The binding arbitration provision was disclosed to Decedent when he initially enrolled as a Medicare Senior Advantage member in 2001, immediately before the signature line on enrollment forms that he submitted to Kaiser.  (Petition, Ex. C.)  In addition, Kaiser provides separate notice of the arbitration provision to Senior Advantage enrollees when they enroll in a new Senior Advantage plan after 2008, and gives them the right and opportunity to opt-out of the arbitration program within 60 days of their enrollment effective date, by submitting an opt-out form, entitled “Your Right to Opt Out of Kaiser Permanente Senior Advantage’s Arbitration Program.” The Opt-Out notice was mailed to Mr. Ishkhanian on April 23, 2015 when he enrolled in Kaiser’s Medicare Special Needs plan. (Petition, ¶ 10 & Ex. E;  Covarrubio Decl. ¶ 5.) The Senior Advantage member may opt-out of the Binding Arbitration provision by completing the Arbitration Opt-Out Notice and returning it to the Office of Independent Administrator (“OIA”) in an enclosed pre-addressed envelope. (Id.) The opt-out notice and procedure was approved by CMS in 2007. (Petition, Decl. of Judy Tome, & Petition, Exs. F & G.)  The OIA’s records reflect that Mr. Ishkhanian did not submit an Arbitration Opt-Out Notice. (Petition, ¶ 10.)
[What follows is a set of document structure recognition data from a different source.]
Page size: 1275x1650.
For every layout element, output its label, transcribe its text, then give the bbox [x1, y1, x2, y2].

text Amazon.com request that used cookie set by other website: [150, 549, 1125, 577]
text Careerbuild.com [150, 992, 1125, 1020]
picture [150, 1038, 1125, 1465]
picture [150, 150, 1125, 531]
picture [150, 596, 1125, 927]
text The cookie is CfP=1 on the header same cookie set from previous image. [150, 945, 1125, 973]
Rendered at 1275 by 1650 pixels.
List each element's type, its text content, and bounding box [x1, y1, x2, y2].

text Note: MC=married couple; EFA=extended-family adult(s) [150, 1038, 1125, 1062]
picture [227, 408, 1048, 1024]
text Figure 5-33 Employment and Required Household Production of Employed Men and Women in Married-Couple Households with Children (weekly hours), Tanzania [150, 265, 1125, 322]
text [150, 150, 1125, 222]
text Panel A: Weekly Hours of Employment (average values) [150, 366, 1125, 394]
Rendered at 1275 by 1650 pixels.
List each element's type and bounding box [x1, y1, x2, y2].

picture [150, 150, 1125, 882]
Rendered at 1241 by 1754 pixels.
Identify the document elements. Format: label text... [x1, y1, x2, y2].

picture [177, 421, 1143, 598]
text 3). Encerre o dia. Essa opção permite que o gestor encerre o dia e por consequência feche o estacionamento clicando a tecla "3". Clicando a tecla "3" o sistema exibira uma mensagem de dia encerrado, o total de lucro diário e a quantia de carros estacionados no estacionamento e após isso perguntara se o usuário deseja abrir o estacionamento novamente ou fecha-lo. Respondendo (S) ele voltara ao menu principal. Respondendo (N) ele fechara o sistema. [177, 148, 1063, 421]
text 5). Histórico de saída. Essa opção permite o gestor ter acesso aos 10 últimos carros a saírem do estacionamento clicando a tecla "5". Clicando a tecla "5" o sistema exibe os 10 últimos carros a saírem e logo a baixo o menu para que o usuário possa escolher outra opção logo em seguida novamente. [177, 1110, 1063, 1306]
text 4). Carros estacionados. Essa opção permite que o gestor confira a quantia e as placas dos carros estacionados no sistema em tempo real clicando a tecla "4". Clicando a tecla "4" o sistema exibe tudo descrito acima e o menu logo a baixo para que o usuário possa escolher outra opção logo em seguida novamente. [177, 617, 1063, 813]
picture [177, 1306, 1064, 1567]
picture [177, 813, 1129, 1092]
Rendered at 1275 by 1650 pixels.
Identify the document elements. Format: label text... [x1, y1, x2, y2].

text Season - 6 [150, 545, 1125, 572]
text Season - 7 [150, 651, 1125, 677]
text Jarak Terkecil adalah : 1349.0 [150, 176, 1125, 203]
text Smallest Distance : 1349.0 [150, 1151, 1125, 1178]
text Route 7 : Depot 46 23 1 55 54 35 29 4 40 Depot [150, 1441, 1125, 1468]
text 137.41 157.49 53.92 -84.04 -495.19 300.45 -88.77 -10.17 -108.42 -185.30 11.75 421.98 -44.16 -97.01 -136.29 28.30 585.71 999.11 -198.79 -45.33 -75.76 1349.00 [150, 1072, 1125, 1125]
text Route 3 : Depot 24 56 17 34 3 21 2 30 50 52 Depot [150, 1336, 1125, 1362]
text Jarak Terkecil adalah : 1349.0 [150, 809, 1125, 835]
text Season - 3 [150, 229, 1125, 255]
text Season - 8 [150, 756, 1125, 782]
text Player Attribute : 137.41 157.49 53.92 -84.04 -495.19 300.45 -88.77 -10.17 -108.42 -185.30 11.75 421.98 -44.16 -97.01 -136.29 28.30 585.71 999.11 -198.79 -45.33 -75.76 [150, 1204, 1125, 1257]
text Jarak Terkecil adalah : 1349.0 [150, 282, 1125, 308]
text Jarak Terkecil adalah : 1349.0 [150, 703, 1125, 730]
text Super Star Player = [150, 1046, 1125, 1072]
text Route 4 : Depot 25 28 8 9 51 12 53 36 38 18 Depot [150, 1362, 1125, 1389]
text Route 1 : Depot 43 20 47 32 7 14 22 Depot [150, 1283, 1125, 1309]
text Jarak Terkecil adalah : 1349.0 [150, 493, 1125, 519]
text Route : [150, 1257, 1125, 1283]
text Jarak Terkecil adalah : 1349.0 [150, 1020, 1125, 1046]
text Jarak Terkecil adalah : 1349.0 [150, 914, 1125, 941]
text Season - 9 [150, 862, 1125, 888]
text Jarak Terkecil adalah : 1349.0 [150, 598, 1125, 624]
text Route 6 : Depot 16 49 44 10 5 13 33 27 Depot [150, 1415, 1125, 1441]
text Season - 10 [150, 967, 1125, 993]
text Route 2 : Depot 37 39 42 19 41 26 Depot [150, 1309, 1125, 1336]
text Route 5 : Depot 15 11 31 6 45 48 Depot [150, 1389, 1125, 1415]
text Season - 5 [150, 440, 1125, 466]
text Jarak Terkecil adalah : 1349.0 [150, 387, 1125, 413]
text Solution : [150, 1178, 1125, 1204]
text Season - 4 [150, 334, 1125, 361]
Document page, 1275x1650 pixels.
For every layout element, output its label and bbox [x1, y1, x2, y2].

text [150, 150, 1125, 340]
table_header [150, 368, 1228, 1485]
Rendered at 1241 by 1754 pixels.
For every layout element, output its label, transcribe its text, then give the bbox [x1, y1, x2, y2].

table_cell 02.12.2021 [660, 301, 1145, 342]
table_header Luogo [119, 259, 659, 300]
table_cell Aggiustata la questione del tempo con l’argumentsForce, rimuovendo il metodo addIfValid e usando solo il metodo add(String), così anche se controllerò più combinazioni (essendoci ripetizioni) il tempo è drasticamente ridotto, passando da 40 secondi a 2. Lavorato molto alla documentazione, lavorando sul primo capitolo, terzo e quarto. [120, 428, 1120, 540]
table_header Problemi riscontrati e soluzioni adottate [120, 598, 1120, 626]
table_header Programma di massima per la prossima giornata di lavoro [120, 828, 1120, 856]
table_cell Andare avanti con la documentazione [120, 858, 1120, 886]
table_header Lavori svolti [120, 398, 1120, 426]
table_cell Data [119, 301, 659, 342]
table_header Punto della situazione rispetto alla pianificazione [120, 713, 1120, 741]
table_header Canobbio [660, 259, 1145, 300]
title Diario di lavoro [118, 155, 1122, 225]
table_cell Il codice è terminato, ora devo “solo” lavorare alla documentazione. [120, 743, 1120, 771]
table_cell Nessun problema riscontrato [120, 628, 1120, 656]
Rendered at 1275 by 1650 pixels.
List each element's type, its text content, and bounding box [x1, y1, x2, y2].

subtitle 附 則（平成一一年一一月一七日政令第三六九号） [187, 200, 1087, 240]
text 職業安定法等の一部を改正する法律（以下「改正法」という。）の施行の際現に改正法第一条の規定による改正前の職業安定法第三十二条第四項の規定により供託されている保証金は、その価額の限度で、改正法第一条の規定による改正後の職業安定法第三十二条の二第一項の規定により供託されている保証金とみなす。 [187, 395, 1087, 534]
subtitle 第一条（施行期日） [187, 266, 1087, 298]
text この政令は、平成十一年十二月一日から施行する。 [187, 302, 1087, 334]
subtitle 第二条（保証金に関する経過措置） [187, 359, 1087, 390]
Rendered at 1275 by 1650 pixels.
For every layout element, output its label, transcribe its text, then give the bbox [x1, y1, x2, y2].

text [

Defendants submit sufficient evidence of the existence of an arbitration agreement with Plaintiff and Decedent.  (Ruiz v. Podolsky (2010) 50 Cal.4th 838, 851 [“[W]rongful death plaintiffs may be bound by [arbitration] agreements entered into by decedent.”].)  Accordingly, the unopposed motion to compel arbitration and stay the action is granted. 

IV.         CONCLUSION

Defendants’ motion to compel arbitration and stay action is GRANTED.  The Court sets a status conference re: arbitration for June 19, 2023 at 8:30 a.m. in Department 27. 

 

 

Moving party to give notice.

Parties who intend to submit on this tentative must send an email to the Court at SSCDEPT27@lacourt.org indicating intention to submit on the tentative as directed by the instructions provided on the court website at www.lacourt.org.  Please be advised that if you submit on the tentative and elect not to appear at the hearing, the opposing party may nevertheless appear at the hearing and argue the matter.  Unless you receive a submission from all other parties in the matter, you should assume that others might appear at the hearing to argue.  If the Court does not receive emails from the parties indicating submission on this tentative ruling and there are no appearances at the hearing, the Court may, at its discretion, adopt the tentative as the final order or place the motion off calendar.